Left: Florida Sen. Bill Nelson (D) | Right: Florida Gov. Rick Scott (R)

Left: Florida Sen. Bill Nelson (D) | Right: Florida Gov. Rick Scott (R)

By Jim Ellis

Dec. 6, 2017 — In what should be a premier Senate race next year, the Florida political contest that likely will develop between Sen. Bill Nelson (D) and Gov. Rick Scott (R) has not yet drawn a great deal of national media coverage, but that will certainly change over time.

A new St. Leo University poll (Nov. 19-24; 500 Florida residents) finds Gov. Scott opening up a sizable lead over the three-term Democratic incumbent, 42-32 percent.

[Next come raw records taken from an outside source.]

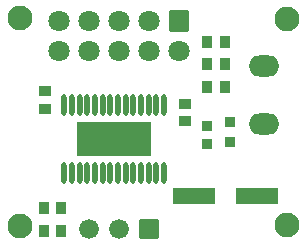
<source format=gts>
G04 Layer: TopSolderMaskLayer*
G04 EasyEDA v6.5.42, 2024-04-26 14:21:03*
G04 83e926d313864eea94535a794ce2a587,2865ae9118a24060a17af6d01c9bcc73,10*
G04 Gerber Generator version 0.2*
G04 Scale: 100 percent, Rotated: No, Reflected: No *
G04 Dimensions in millimeters *
G04 leading zeros omitted , absolute positions ,4 integer and 5 decimal *
%FSLAX45Y45*%
%MOMM*%

%AMMACRO1*1,1,$1,$2,$3*1,1,$1,$4,$5*1,1,$1,0-$2,0-$3*1,1,$1,0-$4,0-$5*20,1,$1,$2,$3,$4,$5,0*20,1,$1,$4,$5,0-$2,0-$3,0*20,1,$1,0-$2,0-$3,0-$4,0-$5,0*20,1,$1,0-$4,0-$5,$2,$3,0*4,1,4,$2,$3,$4,$5,0-$2,0-$3,0-$4,0-$5,$2,$3,0*%
%ADD10MACRO1,0.1016X-0.4X0.4X0.4X0.4*%
%ADD11R,0.9656X0.9081*%
%ADD12MACRO1,0.1016X-1.75X0.6X1.75X0.6*%
%ADD13C,1.8016*%
%ADD14MACRO1,0.1016X0.7874X-0.85X-0.7874X-0.85*%
%ADD15MACRO1,0.1016X0.4032X0.432X0.4032X-0.432*%
%ADD16MACRO1,0.1016X-0.4032X0.432X-0.4032X-0.432*%
%ADD17MACRO1,0.1016X-0.432X0.4032X0.432X0.4032*%
%ADD18MACRO1,0.1016X-0.432X-0.4032X0.432X-0.4032*%
%ADD19MACRO1,0.1016X0.4X-0.45X-0.4X-0.45*%
%ADD20R,1.0016X0.9016*%
%ADD21C,1.6764*%
%ADD22MACRO1,0.1016X0.7874X-0.7874X-0.7874X-0.7874*%
%ADD23O,0.4446016X1.8330926000000003*%
%ADD24MACRO1,0.1016X-3.1X-1.375X-3.1X1.375*%
%ADD25O,2.601595X1.8015966*%
%ADD26C,2.1016*%

%LPD*%
D10*
G01*
X1333500Y-1418589D03*
G01*
X1333500Y-1248410D03*
D11*
G01*
X1143000Y-1283563D03*
G01*
X1143000Y-1434236D03*
D12*
G01*
X1028402Y-1879600D03*
G01*
X1562397Y-1879600D03*
D13*
G01*
X-114300Y-647700D03*
G01*
X-114300Y-393700D03*
G01*
X139700Y-647700D03*
G01*
X139700Y-393700D03*
G01*
X393700Y-647700D03*
G01*
X393700Y-393700D03*
G01*
X647700Y-647700D03*
G01*
X647700Y-393700D03*
G01*
X901700Y-647700D03*
D14*
G01*
X901700Y-393700D03*
D15*
G01*
X1143875Y-571500D03*
D16*
G01*
X1294524Y-571500D03*
D15*
G01*
X1143875Y-762000D03*
D16*
G01*
X1294524Y-762000D03*
D15*
G01*
X1143875Y-952500D03*
D16*
G01*
X1294524Y-952500D03*
D17*
G01*
X-228600Y-1142124D03*
D18*
G01*
X-228600Y-991475D03*
D19*
G01*
X-235099Y-1981200D03*
G01*
X-95100Y-1981200D03*
G01*
X-235099Y-2171700D03*
G01*
X-95100Y-2171700D03*
D20*
G01*
X952500Y-1098397D03*
G01*
X952500Y-1238402D03*
D21*
G01*
X139700Y-2159000D03*
G01*
X393700Y-2159000D03*
D22*
G01*
X647700Y-2159000D03*
D23*
G01*
X-66903Y-1683588D03*
G01*
X-1904Y-1683588D03*
G01*
X63093Y-1683588D03*
G01*
X128092Y-1683588D03*
G01*
X193090Y-1683588D03*
G01*
X258089Y-1683588D03*
G01*
X323113Y-1683588D03*
G01*
X388111Y-1683588D03*
G01*
X453110Y-1683588D03*
G01*
X518109Y-1683588D03*
G01*
X583107Y-1683588D03*
G01*
X648106Y-1683588D03*
G01*
X713104Y-1683588D03*
G01*
X778103Y-1683588D03*
G01*
X-66903Y-1110437D03*
G01*
X-1904Y-1110437D03*
G01*
X63093Y-1110437D03*
G01*
X128092Y-1110437D03*
G01*
X193090Y-1110437D03*
G01*
X258089Y-1110437D03*
G01*
X323113Y-1110437D03*
G01*
X388111Y-1110437D03*
G01*
X453110Y-1110437D03*
G01*
X518109Y-1110437D03*
G01*
X583107Y-1110437D03*
G01*
X648106Y-1110437D03*
G01*
X713104Y-1110437D03*
G01*
X778103Y-1110437D03*
D24*
G01*
X355600Y-1396987D03*
D25*
G01*
X1625600Y-774700D03*
G01*
X1625600Y-1270000D03*
D26*
G01*
X1816100Y-2120900D03*
G01*
X-444500Y-368300D03*
G01*
X-444500Y-2133600D03*
G01*
X1816100Y-381000D03*
M02*

</source>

The results definitely detect a swing toward the term-limited Republican governor; but previous polling conducted since Sept. 10 has forseen a much closer skirmish.

Two polls from September, St. Leo University (Sept. 10-15; 500 Florida residents) and the Florida Chamber of Commerce (Sept. 17-24; 615 likely Florida voters), both projected Gov. Scott to be holding a two-point lead over Sen. Nelson, 35-33 percent and 47-45 percent, respectively. The University of North Florida (Oct. 11-17; 834 Florida voters), however, gave the incumbent a scant 38-37 percent edge in mid-October, while Mason-Dixon Polling & Research (Oct. 17-19; 625 Florida voters) cast the two prospective candidates as tied at 44 percent each.